La noche de la paz
Hoy, lunes 23 de diciembre, y ya cae la tarde, me debato sobre salir o no de casa.
Tampoco es que me sobren los planes o que me la pase rechazando invitaciones, pero el caso es que, otro año, llego a las fiestas sin haber asistido a nada que parezca una reunión prenavideña, una posada o lo que sea que se esté celebrando en estos días. Una comida con mis amigos de todos los viernes y un brindis con otro grupo de amigos con los que me veo algún sábado.
Hace unos días fue la celebración de la Universidad, a la que no fui por dos circunstancias: la primera es que no me apetecía; la segunda, que esa tarde se presentaba el libro por el centenario del doctor Pérez Romo, a la que sí asistí, para retirarme justo cuando comenzaba un pequeño coctel.
Ahora mismo al terminar estas líneas, decidiré si salir a trotar un poco y despejarme, o me quedo aquí en casa leyendo; hace un rato ya que mi hijo, quien está de visita, marchó a un compromiso, y me dijo que igual pasaba la noche en casa de su familia materna.
Hace días me entretengo con un libro de lo más interesante: “Al servicio del Reich. La física en tiempos de Hitler”, de un Philip Ball, físico él mismo y editor de la revista Nature, con las figuras de Einstein, Planck y Heisenberg, en primer plano. Desde la semana pasada, alterno la lectura con un libro que me llegó, de préstamo, de Madrid, que en algún momento transita las mismas veredas: “La guerra y la música. Los caminos de la música clásica en el siglo XX”, este de un John Mauceri al que no conocía y, me entero, es afamado musicólogo, director de orquesta aclamado y profesor de Yale.

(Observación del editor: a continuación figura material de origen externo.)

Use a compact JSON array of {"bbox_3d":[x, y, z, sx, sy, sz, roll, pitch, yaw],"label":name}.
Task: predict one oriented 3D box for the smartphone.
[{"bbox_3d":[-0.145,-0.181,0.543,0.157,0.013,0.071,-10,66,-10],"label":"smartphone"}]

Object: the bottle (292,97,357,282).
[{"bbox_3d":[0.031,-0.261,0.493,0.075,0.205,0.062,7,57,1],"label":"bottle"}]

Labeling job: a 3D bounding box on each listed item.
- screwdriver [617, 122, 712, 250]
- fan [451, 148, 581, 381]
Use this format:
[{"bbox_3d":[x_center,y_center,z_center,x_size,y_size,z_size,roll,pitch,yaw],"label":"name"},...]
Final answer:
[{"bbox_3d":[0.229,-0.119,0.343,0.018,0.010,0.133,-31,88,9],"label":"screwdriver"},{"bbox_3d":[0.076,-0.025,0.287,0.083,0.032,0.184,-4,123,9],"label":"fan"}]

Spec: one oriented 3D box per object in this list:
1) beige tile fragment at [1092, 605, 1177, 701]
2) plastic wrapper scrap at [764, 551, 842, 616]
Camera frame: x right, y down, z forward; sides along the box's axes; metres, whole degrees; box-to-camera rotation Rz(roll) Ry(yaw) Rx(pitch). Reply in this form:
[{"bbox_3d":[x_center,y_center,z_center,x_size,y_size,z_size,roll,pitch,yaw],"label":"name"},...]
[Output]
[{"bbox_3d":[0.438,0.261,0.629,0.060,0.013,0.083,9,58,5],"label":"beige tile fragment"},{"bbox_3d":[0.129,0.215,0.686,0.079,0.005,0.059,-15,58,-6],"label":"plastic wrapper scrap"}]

Se trata de dos libros más bien difíciles por dos circunstancias: no entiendo mayor cosa de física y tampoco tengo mucha idea de la jerga de los musicólogos.

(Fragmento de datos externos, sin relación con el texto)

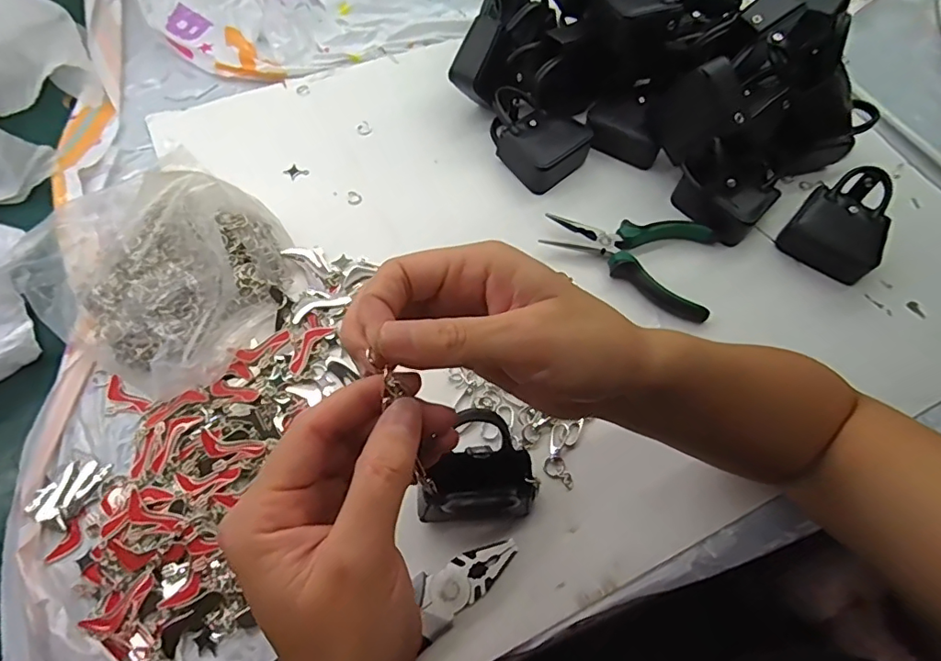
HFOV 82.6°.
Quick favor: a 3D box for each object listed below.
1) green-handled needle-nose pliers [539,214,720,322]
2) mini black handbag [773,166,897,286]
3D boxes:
[{"bbox_3d":[0.141,-0.062,0.473,0.148,0.019,0.089,10,64,2],"label":"green-handled needle-nose pliers"},{"bbox_3d":[0.340,-0.099,0.491,0.078,0.048,0.096,35,67,13],"label":"mini black handbag"}]

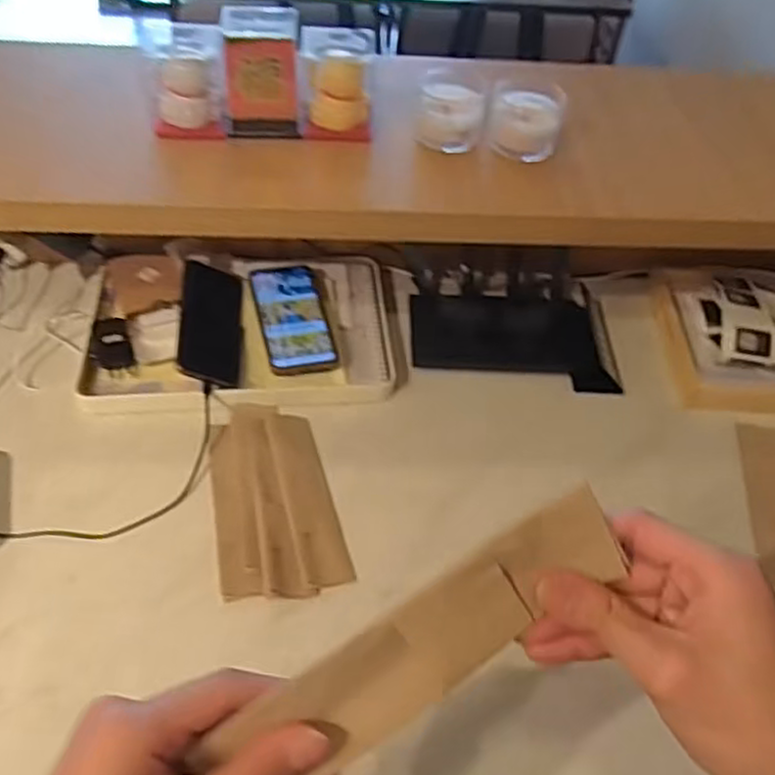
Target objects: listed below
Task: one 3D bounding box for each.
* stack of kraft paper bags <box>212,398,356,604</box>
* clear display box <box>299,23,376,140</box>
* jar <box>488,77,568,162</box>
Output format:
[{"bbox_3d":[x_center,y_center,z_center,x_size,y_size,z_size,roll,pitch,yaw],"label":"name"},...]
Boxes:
[{"bbox_3d":[-0.115,0.102,0.724,0.116,0.019,0.222,-10,51,-12],"label":"stack of kraft paper bags"},{"bbox_3d":[-0.054,-0.334,0.803,0.077,0.103,0.067,0,48,-5],"label":"clear display box"},{"bbox_3d":[0.155,-0.295,0.801,0.082,0.069,0.061,7,48,1],"label":"jar"}]

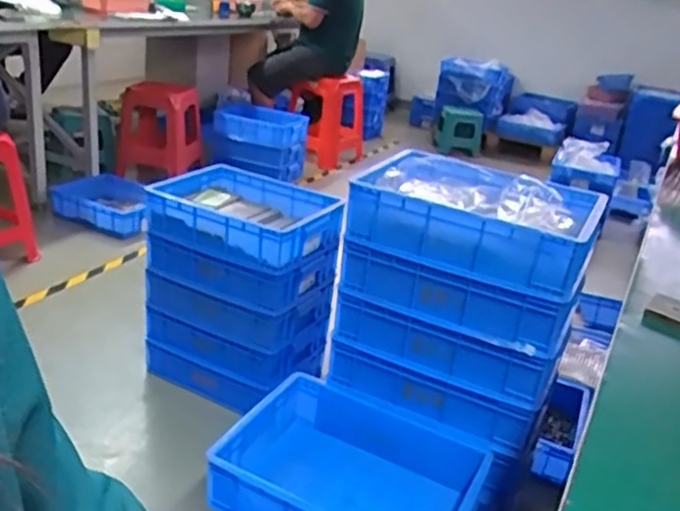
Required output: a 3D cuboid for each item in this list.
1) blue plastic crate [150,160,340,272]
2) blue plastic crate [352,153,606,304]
[{"bbox_3d":[-0.236,-0.093,1.634,0.435,0.119,0.294,15,24,21],"label":"blue plastic crate"},{"bbox_3d":[0.251,-0.071,1.230,0.393,0.129,0.297,16,24,23],"label":"blue plastic crate"}]

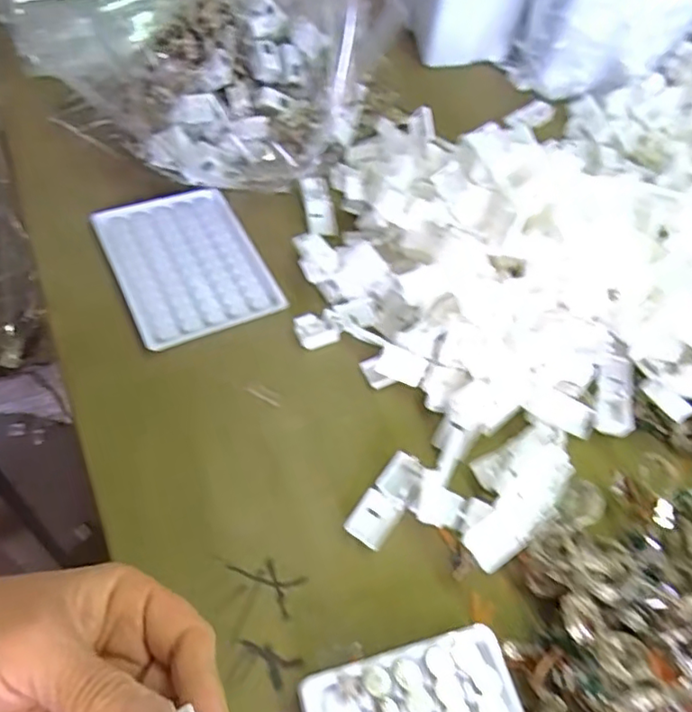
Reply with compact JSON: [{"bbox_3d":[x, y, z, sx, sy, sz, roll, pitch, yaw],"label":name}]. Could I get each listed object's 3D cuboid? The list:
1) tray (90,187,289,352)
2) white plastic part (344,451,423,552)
[{"bbox_3d":[-0.109,-0.064,0.409,0.093,0.014,0.121,-23,60,-18],"label":"tray"},{"bbox_3d":[0.023,0.079,0.328,0.022,0.009,0.054,33,60,18],"label":"white plastic part"}]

Elementos que son a veces partículas y a veces ondas, cuantos que pueden estar en dos lugares a la vez, me suenan a lo mismo que cuando Mauceri cuenta que Stravinski hacía música en más de una clave, por más que me precie de conocer la obra del ruso, y hasta de disfrutarla.

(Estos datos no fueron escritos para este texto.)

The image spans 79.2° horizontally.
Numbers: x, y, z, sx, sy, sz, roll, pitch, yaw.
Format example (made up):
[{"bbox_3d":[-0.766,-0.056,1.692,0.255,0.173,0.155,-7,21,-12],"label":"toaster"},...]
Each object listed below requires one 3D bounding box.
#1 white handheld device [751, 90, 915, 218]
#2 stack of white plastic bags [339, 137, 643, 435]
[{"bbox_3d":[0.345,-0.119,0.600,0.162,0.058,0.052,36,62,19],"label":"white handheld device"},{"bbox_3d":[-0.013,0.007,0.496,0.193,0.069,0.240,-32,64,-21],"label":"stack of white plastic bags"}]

Metido en estos berenjenales, con unos días de asiento por delante, no es que me apure mucho ir cantar la de los Santos Peregrinos o ir a beber ponche –que ni me gusta– o a comer tamales.
Mientras decido qué haré hoy, aunque la cama, el cobertor y los dos libros me suenan cada vez más atractivos, lo que tengo claro es que pienso hacer mañana 24: madrugar, ir a hacer ejercicio hasta media mañana y volverme a casa. Sobre las tres pasaré a casa Ramírez, como cada año, a estar un par de horas y volverme a mi casa a dormir por la tarde.
Ya en la noche pasaré a saludar a mi ex familia política favorita y no más tarde de las diez, me sentaré en mi estudio con una botella de vino a ver cualquier tontería que estén dando en la televisión –con la salvedad de filmes mal llamados navideños–, para ver si siquiera llego despierto a la medianoche: la verdadera noche de paz.
Sería un gesto que al despertar, ya Navidad el miércoles, a las puertas de mi casa me esperara una camioneta nueva o algún detalle de por el estilo, lo que, me digo, me merezco porque en este año no es que me haya comportado como un santo, pero creo que me porté medianamente bien.
Ahora reparo que justo por eso, por portarme medianamente bien (otro año sin defraudar a nadie, sin abusar de ninguno, sin haberme hecho de siquiera un peso mal habido), es que seguramente no habrá ni camioneta ni nada que se le parezca. Nos la contaron al revés.
Termino aclarando que no odio la Navidad. Como dije hace no mucho, citando a Vonnegut, soy un agnóstico (creo), que respeta mucho a Jesucristo. Lo que odio de estas fiestas son la tolerancia que se tiene de la hipocresía y ese aspecto mercantilista que parte de la teoría, para mi perversa, que las buenas acciones se pagan con regalos, y que estos presentes son expresión de algo superior –aunque se trate de vinos chilenos y de calcetín Donelli.
Por lo demás, para que vea lo bueno que me pongo yo en estas ocasiones, le deseo que la pase lo mejor que pueda y como le venga en gana.